To further reveal the performance mechanism of HHBP, the apoptosis and autophagy level of the collected tumors from all groups were evaluated. Compared to other treatments, most significant large-area histological damage regions from H&E staining, most significant inhibition of cell proliferation from Ki-67 assay, as well as the highest evident apoptosis of tumor cells from TUNEL staining were observed in the “HHBP + US” treatment group (Fig. 6d). Such results are consistent with the foregoing results of in vivo anticancer experiment. Subsequently, we also checked the autophagy levels in tumor sections after different treatments by immunofluorescence imaging staining of LC3 (Fig. 6e). It was found that both HMME@HMONs-PEG + US and HHBP alone could improve autophagy levels, according to the green fluorescence of LC3 puncta showed in immunofluorescence images. Consistent with the in vitro data, the HHBP group showed the strongest green fluorescence after US irradiation, which represented an excessive activation of autophagy by 3BP and SDT.

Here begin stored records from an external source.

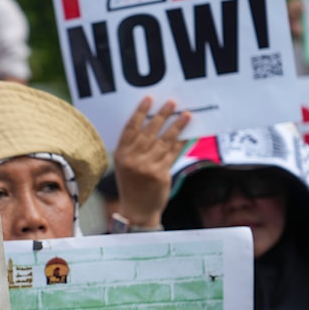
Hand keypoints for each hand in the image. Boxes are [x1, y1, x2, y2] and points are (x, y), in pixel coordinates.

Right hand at [114, 96, 191, 227]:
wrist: (137, 210)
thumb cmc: (132, 186)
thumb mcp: (125, 166)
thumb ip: (134, 148)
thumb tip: (154, 126)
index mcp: (121, 155)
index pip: (130, 128)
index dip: (140, 112)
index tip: (149, 99)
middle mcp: (132, 159)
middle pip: (149, 131)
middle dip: (161, 115)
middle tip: (172, 103)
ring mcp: (146, 167)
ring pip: (164, 140)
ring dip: (176, 126)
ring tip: (186, 114)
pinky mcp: (160, 174)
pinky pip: (173, 153)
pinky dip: (181, 142)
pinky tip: (188, 134)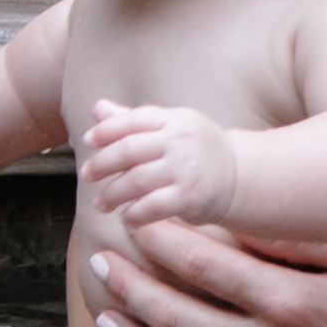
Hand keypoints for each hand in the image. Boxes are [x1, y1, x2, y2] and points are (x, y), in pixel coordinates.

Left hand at [76, 99, 241, 233]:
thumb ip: (135, 121)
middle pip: (130, 149)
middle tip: (86, 175)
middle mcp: (181, 140)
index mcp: (175, 119)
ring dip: (112, 194)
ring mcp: (187, 168)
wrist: (240, 178)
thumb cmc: (196, 152)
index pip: (134, 119)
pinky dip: (134, 214)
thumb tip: (97, 108)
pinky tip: (126, 219)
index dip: (107, 130)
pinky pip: (152, 206)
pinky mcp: (192, 197)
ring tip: (101, 204)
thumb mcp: (171, 128)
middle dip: (102, 163)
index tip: (88, 141)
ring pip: (136, 179)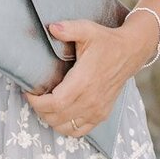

Last, but not the least, the safety assessment of HHBP on mice was performed. H&E sections of the collected major organs did not observe obvious inflammation after injection with HHBP for 3, 7, and 14 days (Fig. S15), indicating the favorable biocompatibility of HHBP. Concomitantly, the blood sample was collected from healthy female Balb/c mice at the different times post-injection of HHBP for blood biochemistry and blood routine examination. No obvious changes detected in relation to blood routine indexes and liver/kidney function associated biomarker induced by HHBP compared to the control group (Fig. S16), partly indicating ignorable systemic toxicity. These results indicated that the fabricated HHBP may augment SDT efficacy with causing relatively lower systematic toxicity in vivo.